▸ **PROVIDED TEXT**
┄┄┄┄┄┄

In 2008, Dujic et al. [19] used the commercial FE program SAP2000 to perform a parametric study of 36 configurations of openings in walls of three different lengths to predict the racking behavior of CLT walls. They compared the experimentally obtained moduli of elasticity (MoE) of CLT panels and the calculated values by using the composition factors proposed by Blass and Fellmoser [15], which showed good agreement.

Table 1 lists the values of the effective MoE of CLT used in FE models based on glued laminated timber properties of strength class GL28. In the Table 1, E0,ef and E90,ef are the MoE parallel and perpendicular, respectively, to the grain direction of the outer layers of the CLT, which are defined for walls in two plane directions or floors in two directions out of the plane. The effective values of the tensile (ft,0,ef) and compressive (fc,0,ef) strength of wall panels are also computed from the characteristic values of 19.5 and 26.5 N/mm2, respectively, based on glued laminated timber of class GL28. Table 1 lists the material properties of CLT, concrete, and tendons defined in the FE models.

Mechanical connections for CLT structure

Mechanical fasteners are indispensable for the connections between CLT and CLT elements, and between CLT elements and concrete cores. Horizontal connections for the on-site assembly of CLT elements are mostly self-tapping screws, nails/screws in combination with metal plates or angle brackets, and bolts/dowels. Because CLT panels are much more rigid than the connectors, most of the shear and flexural deflections of the CLT panels due to the in-plane loads become negligible. Consequently, the flexibility concentrates in the connections, making them the determinant factor of the load-carrying capacity of the CLT structure [20].

┄┄┄┄┄┄

In the CLT text, which commercial program did Dujic et al. use for their parametric study of wall openings?

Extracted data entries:
┄┄┄┄┄┄

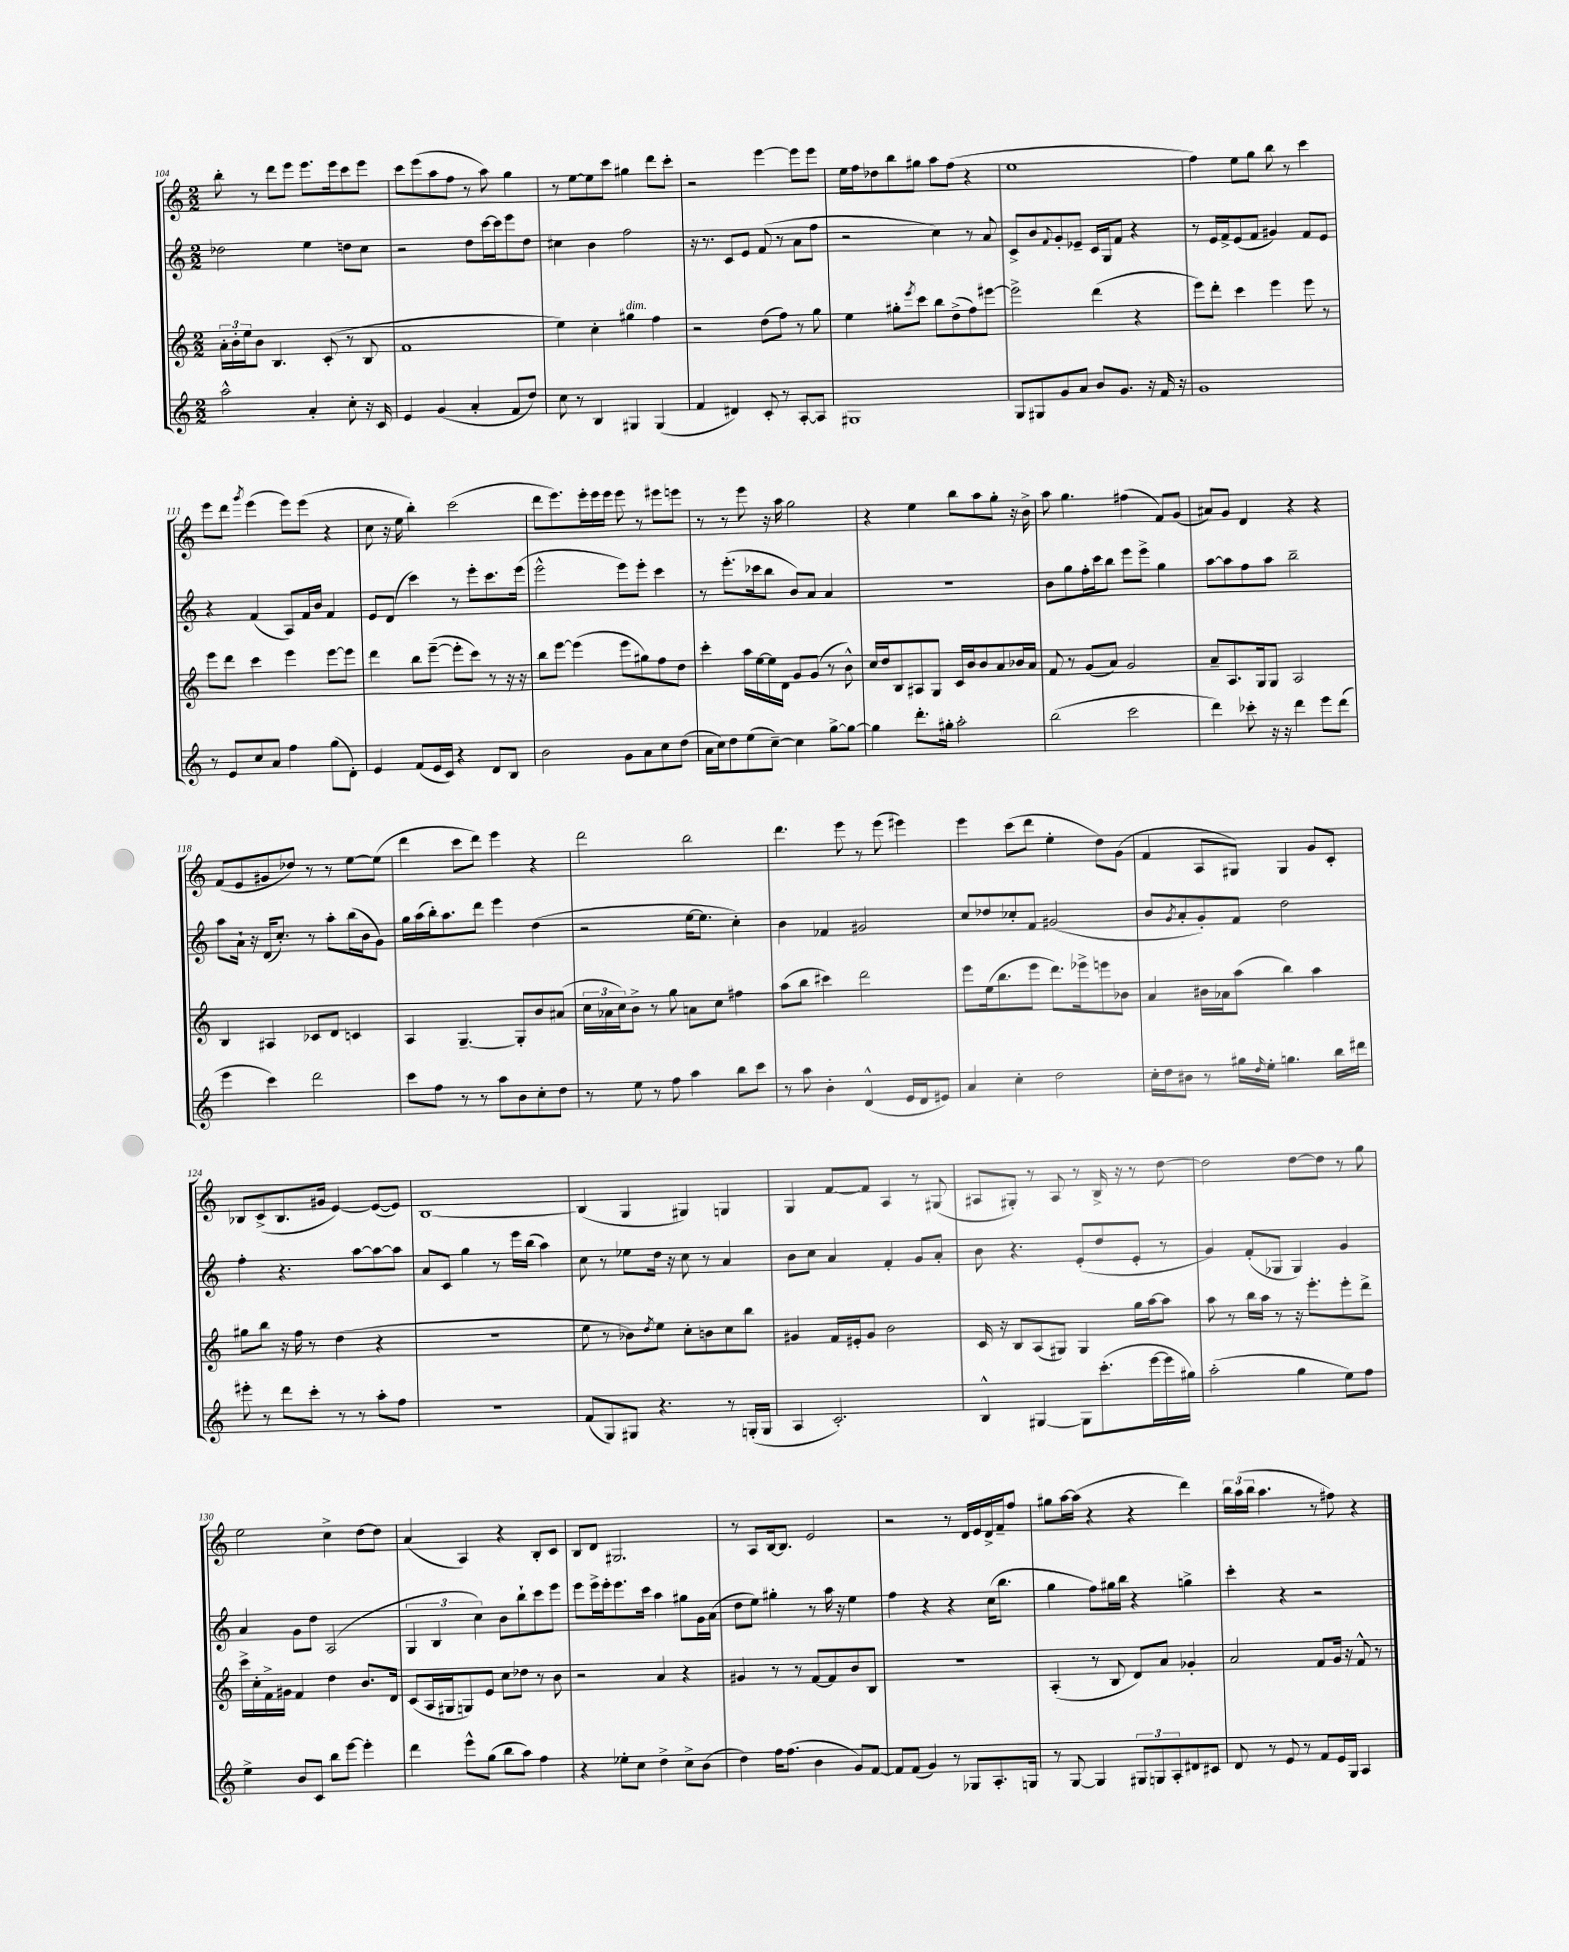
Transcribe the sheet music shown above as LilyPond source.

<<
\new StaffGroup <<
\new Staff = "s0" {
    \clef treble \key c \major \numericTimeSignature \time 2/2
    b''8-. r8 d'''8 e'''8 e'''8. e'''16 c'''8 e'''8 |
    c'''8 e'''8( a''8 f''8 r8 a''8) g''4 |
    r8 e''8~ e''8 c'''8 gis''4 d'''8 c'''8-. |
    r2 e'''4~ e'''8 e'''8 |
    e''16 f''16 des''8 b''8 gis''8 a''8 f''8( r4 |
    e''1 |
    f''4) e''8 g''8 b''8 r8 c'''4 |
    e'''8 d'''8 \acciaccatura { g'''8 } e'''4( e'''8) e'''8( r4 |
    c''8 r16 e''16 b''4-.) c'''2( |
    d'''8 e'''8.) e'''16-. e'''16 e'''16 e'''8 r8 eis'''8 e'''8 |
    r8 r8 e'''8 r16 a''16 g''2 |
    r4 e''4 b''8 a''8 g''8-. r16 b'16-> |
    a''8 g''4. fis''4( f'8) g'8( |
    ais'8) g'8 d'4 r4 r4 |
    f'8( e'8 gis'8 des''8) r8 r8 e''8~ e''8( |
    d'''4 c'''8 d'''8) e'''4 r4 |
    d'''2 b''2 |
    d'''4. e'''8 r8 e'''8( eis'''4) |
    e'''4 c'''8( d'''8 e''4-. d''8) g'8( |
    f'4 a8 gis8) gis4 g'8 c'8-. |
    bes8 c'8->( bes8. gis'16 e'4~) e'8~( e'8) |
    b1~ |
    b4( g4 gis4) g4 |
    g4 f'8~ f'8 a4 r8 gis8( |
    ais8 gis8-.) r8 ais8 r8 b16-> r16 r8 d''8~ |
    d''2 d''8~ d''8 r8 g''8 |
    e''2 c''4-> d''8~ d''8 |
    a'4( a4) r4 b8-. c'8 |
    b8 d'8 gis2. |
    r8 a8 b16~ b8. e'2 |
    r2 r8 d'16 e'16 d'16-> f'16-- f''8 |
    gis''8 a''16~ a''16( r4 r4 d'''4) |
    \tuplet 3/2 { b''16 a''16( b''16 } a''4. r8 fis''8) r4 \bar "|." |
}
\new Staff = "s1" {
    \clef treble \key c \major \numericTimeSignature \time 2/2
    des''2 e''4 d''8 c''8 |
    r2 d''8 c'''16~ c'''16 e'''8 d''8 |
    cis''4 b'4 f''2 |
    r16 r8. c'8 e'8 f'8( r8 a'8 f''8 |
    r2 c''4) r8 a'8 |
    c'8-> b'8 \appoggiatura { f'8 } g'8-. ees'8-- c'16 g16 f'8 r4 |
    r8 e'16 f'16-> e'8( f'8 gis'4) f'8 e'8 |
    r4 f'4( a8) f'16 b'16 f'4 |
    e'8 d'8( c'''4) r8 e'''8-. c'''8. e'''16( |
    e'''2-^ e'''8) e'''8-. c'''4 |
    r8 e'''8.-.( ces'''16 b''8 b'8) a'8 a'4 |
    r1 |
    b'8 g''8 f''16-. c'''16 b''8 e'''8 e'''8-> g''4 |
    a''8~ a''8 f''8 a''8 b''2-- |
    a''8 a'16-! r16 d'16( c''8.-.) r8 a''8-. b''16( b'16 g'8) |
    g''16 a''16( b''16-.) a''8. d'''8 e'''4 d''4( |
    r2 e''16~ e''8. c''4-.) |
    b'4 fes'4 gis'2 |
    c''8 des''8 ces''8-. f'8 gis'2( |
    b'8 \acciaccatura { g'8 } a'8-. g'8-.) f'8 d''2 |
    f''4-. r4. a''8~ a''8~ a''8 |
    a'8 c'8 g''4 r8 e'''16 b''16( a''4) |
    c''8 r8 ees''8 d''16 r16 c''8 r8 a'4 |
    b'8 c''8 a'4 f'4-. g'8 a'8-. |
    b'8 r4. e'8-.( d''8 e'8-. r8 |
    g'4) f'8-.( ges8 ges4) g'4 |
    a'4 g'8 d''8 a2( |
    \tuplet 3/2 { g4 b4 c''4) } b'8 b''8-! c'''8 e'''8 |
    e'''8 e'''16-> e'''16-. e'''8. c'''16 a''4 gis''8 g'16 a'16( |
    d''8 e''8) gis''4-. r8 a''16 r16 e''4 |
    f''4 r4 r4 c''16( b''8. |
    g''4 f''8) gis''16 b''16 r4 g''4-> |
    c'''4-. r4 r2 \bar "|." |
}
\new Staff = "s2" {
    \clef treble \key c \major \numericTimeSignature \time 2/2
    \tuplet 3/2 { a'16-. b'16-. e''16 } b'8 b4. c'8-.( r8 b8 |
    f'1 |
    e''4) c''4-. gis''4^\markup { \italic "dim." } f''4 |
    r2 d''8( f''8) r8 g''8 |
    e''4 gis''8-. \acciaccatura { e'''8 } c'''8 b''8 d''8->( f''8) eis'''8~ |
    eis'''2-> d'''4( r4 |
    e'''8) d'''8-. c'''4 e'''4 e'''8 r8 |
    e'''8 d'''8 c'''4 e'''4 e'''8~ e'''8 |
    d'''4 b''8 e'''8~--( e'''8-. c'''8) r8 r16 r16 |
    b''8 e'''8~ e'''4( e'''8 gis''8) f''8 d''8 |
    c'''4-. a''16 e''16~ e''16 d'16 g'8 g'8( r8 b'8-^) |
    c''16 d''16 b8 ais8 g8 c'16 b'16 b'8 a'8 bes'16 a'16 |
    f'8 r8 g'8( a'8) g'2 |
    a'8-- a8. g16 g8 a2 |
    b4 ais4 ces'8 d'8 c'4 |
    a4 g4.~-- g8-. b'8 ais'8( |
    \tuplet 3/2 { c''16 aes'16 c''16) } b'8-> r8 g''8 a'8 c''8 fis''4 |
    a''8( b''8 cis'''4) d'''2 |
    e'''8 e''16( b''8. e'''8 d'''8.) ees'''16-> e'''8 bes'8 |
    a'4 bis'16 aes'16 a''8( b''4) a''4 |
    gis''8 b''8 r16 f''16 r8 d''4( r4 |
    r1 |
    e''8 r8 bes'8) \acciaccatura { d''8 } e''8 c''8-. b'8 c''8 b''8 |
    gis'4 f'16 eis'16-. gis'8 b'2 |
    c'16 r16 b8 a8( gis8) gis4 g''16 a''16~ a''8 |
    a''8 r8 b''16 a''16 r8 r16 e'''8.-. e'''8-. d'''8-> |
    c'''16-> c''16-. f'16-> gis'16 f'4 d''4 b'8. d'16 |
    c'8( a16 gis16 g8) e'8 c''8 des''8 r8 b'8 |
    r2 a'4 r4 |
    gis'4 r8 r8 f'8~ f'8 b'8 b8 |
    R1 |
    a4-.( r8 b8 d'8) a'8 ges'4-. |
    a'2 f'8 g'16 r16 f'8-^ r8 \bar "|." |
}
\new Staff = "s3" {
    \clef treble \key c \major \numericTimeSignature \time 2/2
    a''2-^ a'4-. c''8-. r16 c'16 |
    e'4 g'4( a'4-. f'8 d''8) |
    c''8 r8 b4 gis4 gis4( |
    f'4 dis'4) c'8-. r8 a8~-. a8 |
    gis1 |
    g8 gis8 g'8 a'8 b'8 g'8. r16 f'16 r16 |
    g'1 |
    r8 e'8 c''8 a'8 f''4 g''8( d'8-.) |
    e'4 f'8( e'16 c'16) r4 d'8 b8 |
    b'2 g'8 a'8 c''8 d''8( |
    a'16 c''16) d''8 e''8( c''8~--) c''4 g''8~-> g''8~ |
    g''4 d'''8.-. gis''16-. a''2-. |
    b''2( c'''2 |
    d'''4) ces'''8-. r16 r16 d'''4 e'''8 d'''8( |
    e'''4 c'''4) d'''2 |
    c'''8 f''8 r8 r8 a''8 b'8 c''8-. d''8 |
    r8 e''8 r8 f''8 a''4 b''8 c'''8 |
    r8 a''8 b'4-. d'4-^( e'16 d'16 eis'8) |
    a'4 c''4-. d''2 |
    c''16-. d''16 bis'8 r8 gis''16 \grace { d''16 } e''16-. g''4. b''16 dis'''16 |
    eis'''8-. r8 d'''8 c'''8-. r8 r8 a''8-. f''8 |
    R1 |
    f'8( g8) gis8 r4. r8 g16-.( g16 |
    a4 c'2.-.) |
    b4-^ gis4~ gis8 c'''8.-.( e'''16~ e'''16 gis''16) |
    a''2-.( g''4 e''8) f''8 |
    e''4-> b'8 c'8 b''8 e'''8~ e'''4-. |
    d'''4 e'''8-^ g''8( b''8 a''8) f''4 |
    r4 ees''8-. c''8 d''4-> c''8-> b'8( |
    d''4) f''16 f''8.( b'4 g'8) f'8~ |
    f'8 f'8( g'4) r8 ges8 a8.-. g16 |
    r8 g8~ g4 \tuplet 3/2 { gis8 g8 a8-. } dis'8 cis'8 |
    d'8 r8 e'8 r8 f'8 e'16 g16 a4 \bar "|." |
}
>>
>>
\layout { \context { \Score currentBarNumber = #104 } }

┄┄┄┄┄┄

▸ **TASK SOLUTION**
SAP2000